TERNO E GRAVATA OU JEANS

                A beatificação surpreendente de um jovem italiano, nesta semana, radicalizou pelo ineditismo: venerar como possível santo a imagem de um contemporâneo da era do terno e gravata ou do jeans e tênis. Carlo Acutis usou os dois hábitos e seu corpo incorruptível, apesar dos quinze anos passados desde sua morte, vestia em sua apresentação pública os trajes de um jovem de nossos tempos: calça jeans, blusa moleton e calçados tipo tênis. Além de fotos elevadas aos altares católicos com surpreendentes “raybans” pendurados ao pescoço como bem o fazem nossos jovens. Como imaginar a figura de um venerável ocupando nossos altares em semelhantes trajes?

                Essa é a maior surpresa de sua beatificação, o primeiro passo para uma possível canonização. Surpresa também foi o mérito desse processo rápido e quase inédito, ou seja, o milagre que permitiu tão grande honraria a merecer oficialização canônica da Igreja Católica, foi uma graça concedida a uma criança brasileira. Sabemos o quão rígida é a postura católica num processo desse naipe. Muitos levaram séculos. Outros sequer saíram dos trâmites iniciais. Neste aspecto, a burocracia da causa dos santos é quase uma virtude, pois exige provas contundentes, longas apurações e até vultosos recursos jurídicos, financeiros ou mesmo argumentos da voz contrária (no caso o famoso advogado do Diabo), para se reconhecer ou atribuir santidade ou beatificação a uma alma qualquer. Quanto mais a um jovem, quase criança. Quanto mais quando esse jovem se mescla à massa de uma juventude tida como vazia, distante da espiritualidade tradicional, do mundo eclesial dos muitos beatos e santos que bem conhecemos, da vida recôndita e moderada que imaginamos como modelo de santidade. Onde está a pieguice que muitos veneram, a vida de renúncias e sacrifícios compatíveis com a biografia de um santo?

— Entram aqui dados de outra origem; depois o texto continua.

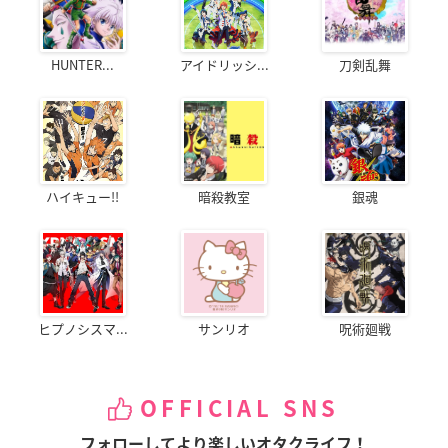
HUNTER...
アイドリッシ...
刀剣乱舞
ハイキュー!!
暗殺教室
銀魂
ヒプノシスマ...
サンリオ
呪術廻戦
OFFICIAL SNS
フォローしてより楽しいオタクライフ！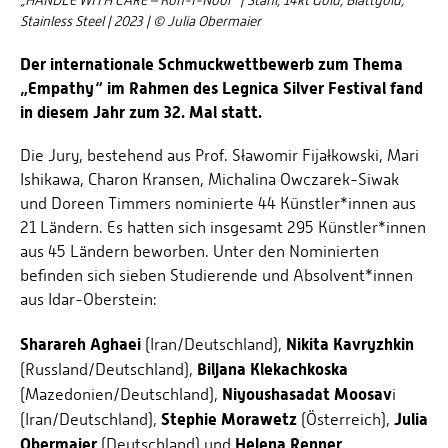
„HANDLE WITH CARE – Koh-I-Noor“ | Stahl, 14kt Gold, Blattgold,
Stainless Steel | 2023 | © Julia Obermaier
Der internationale Schmuckwettbewerb zum Thema
„Empathy“ im Rahmen des Legnica Silver Festival fand
in diesem Jahr zum 32. Mal statt.
Die Jury, bestehend aus Prof. Sławomir Fijałkowski, Mari
Ishikawa, Charon Kransen, Michalina Owczarek-Siwak
und Doreen Timmers nominierte 44 Künstler*innen aus
21 Ländern. Es hatten sich insgesamt 295 Künstler*innen
aus 45 Ländern beworben. Unter den Nominierten
befinden sich sieben Studierende und Absolvent*innen
aus Idar-Oberstein:
Sharareh Aghaei
Nikita Kavryzhkin
(Iran/Deutschland),
Biljana Klekachkoska
(Russland/Deutschland),
Niyoushasadat Moosav
(Mazedonien/Deutschland),
i
Stephie Morawetz
Julia
(Iran/Deutschland),
(Österreich),
Obermaier
Helena Renner
(Deutschland) und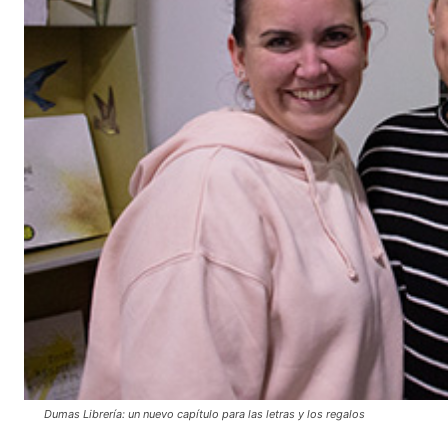
Dumas Librería: un nuevo capítulo para las letras y los regalos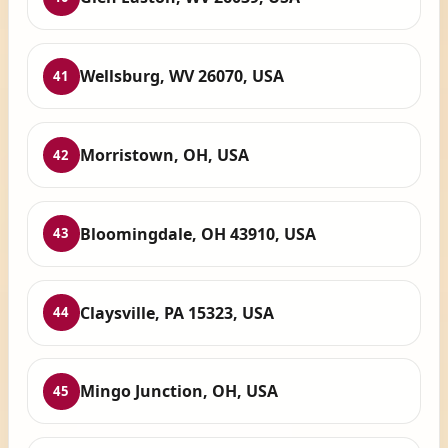
Wellsburg, WV 26070, USA
41
Morristown, OH, USA
42
Bloomingdale, OH 43910, USA
43
Claysville, PA 15323, USA
44
Mingo Junction, OH, USA
45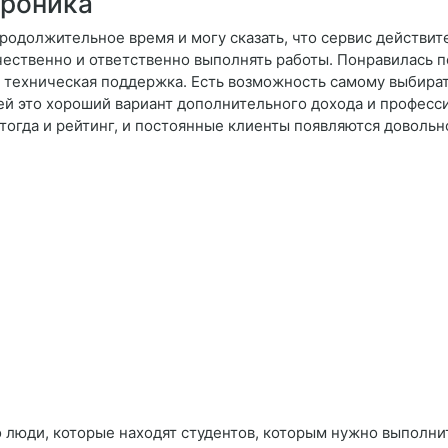
троника
родолжительное время и могу сказать, что сервис действит
ачественно и ответственно выполнять работы. Понравилась 
я техническая поддержка. Есть возможность самому выбира
лей это хороший вариант дополнительного дохода и професс
 тогда и рейтинг, и постоянные клиенты появляются доволь
 люди, которые находят студентов, которым нужно выполнит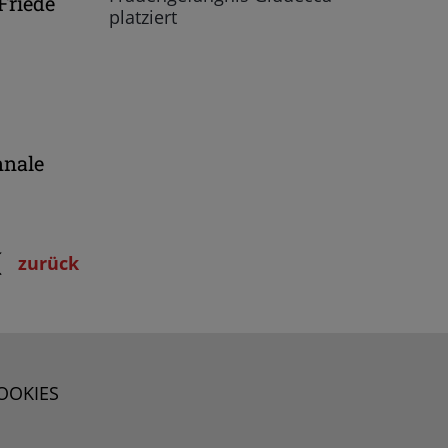
Friede
platziert
nnale
zurück
OOKIES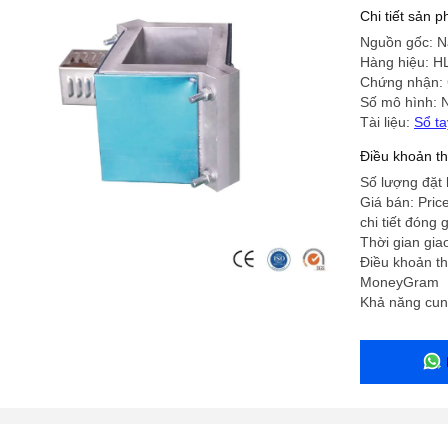
Chi tiết sản 
Nguồn gốc: N
Hàng hiệu: H
Chứng nhận:
Số mô hình: 
Tài liệu:
Sổ t
Điều khoản t
Số lượng đặt 
Giá bán: Pric
chi tiết đóng
Thời gian gia
Điều khoản th
MoneyGram
Khả năng cun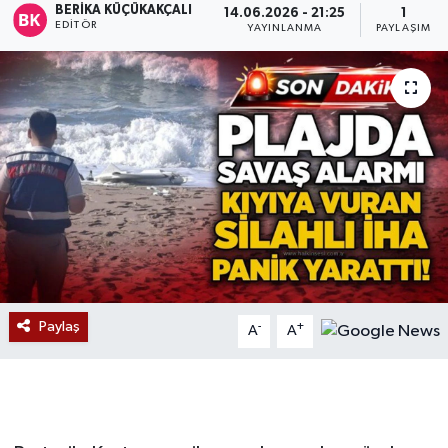
BERIKA KÜÇÜKAKÇALI
14.06.2026 - 21:25
1
EDITÖR
YAYINLANMA
PAYLAŞIM
Devrek
Bolu
ÇEVRE
BİLİM VE TEKNOLOJİ
DUNYA
Düzce
Paylaş
-
+
A
A
Eğitim
Ekonomi
Genel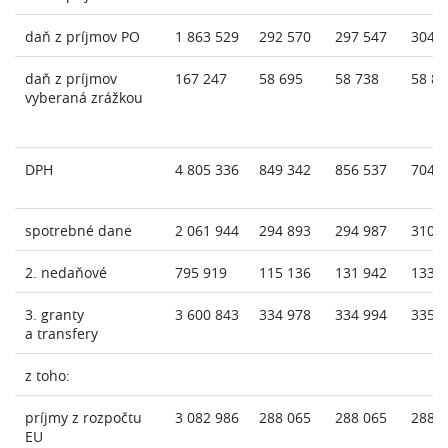
daň z príjmov PO
1 863 529
292 570
297 547
304 
daň z príjmov
167 247
58 695
58 738
58 80
vyberaná zrážkou
DPH
4 805 336
849 342
856 537
704 
spotrebné dane
2 061 944
294 893
294 987
310 
2. nedaňové
795 919
115 136
131 942
133 
3. granty
3 600 843
334 978
334 994
335 
a transfery
z toho:
príjmy z rozpočtu
3 082 986
288 065
288 065
288 
EU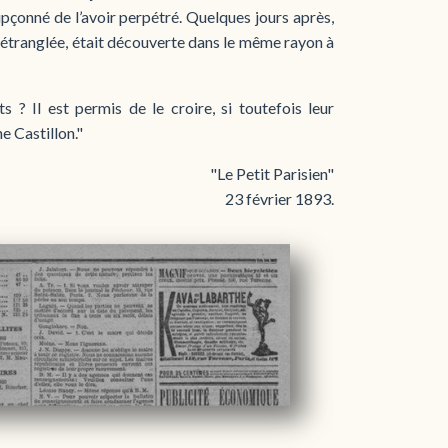
çonné de l’avoir perpétré. Quelques jours après,
 étranglée, était découverte dans le même rayon à
 ? Il est permis de le croire, si toutefois leur
ne Castillon."
"Le Petit Parisien"
23 février 1893.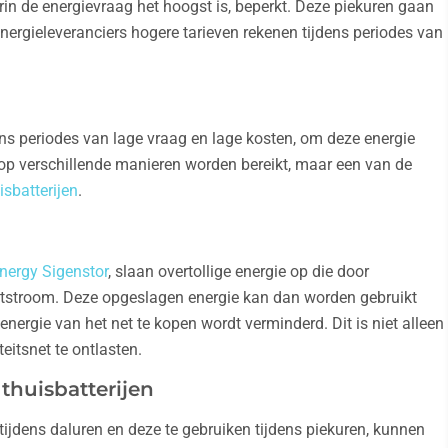
aarin de energievraag het hoogst is, beperkt. Deze piekuren gaan
ergieleveranciers hogere tarieven rekenen tijdens periodes van
ens periodes van lage vraag en lage kosten, om deze energie
n op verschillende manieren worden bereikt, maar een van de
isbatterijen
.
nergy Sigenstor
, slaan overtollige energie op die door
stroom. Deze opgeslagen energie kan dan worden gebruikt
ergie van het net te kopen wordt verminderd. Dit is niet alleen
eitsnet te ontlasten.
thuisbatterijen
 tijdens daluren en deze te gebruiken tijdens piekuren, kunnen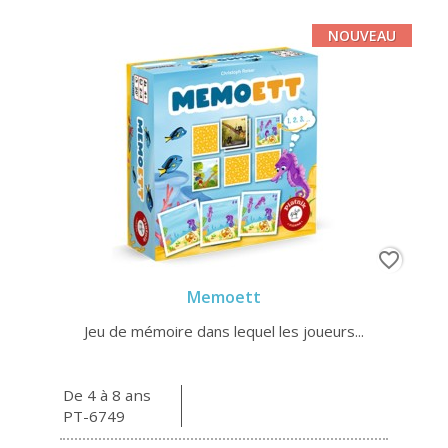
NOUVEAU
favorite_border
Memoett
Jeu de mémoire dans lequel les joueurs...
De 4 à 8 ans
PT-6749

                Pelo visto, Carlo Arcutti não tinha nada disso. Foi um jovem comum ao seu tempo. Amante da tecnologia, da computação, das redes sociais. Apóstolo, sim, no uso disso tudo. Fez dos recursos de sua era os instrumentos de evangelização de que necessitava. Da sua fé eucarística brotaram as forças que necessitava para apregoar sua fé. Tornou-se o apóstolo da internet, usando essa ferramenta para exercitar e expandir sua vida missionária. Levou seu amor a Cristo e sua Igreja aos milhares de seguidores de sua rede cibernética. Não olhou nos olhos de seus interlocutores, mas sentiu os anseios de seus corações. Evangelizou através da tela milagrosa de um MCS que, fascinantemente, mais aproxima o homem do próprio homem. Bendita tecnologia!

                Tão bendita que a cerimonia de sua beatificação foi vista e tornou-se um acontecimento global que superou em muito a audiência dos grandes acontecimentos mundiais. Tão bendita que exibiu ao mundo a mais significativa e emblemática das ofertas humanas a um altar divino: seu coração incorruptível sendo levado como reliqua preciosa de sua vida de oferenda a Deus e às causas cristãs. Mais ainda: seus próprios pais o apresentando ao celebrante num gesto de entrega total do filho que um dia geraram. No alto do relicário podia se ler: “Eucaristia a minha autoestrada para o céu”. Era essa a sua fé.  Desconheço cerimonia similar a essa em qualquer outro processo de beatificação ou santificação dos milhares de santos e santas elevados aos altares da fé católica.

                Carlo Acutis nos prova a possibilidade de vida santa em qualquer época ou lugar, com os recursos que temos ou as limitações que a vida nos impõe. Basta-nos a graça. Buscar a santidade é vocação cristã. E, para tanto, o jovem Carlo, para quem “a tristeza é o olhar voltado para si mesmo”, revelou seu segredo: “Estar sempre unido a Jesus é o meu projeto de vida”. Isso todos nós podemos fazer. E ser.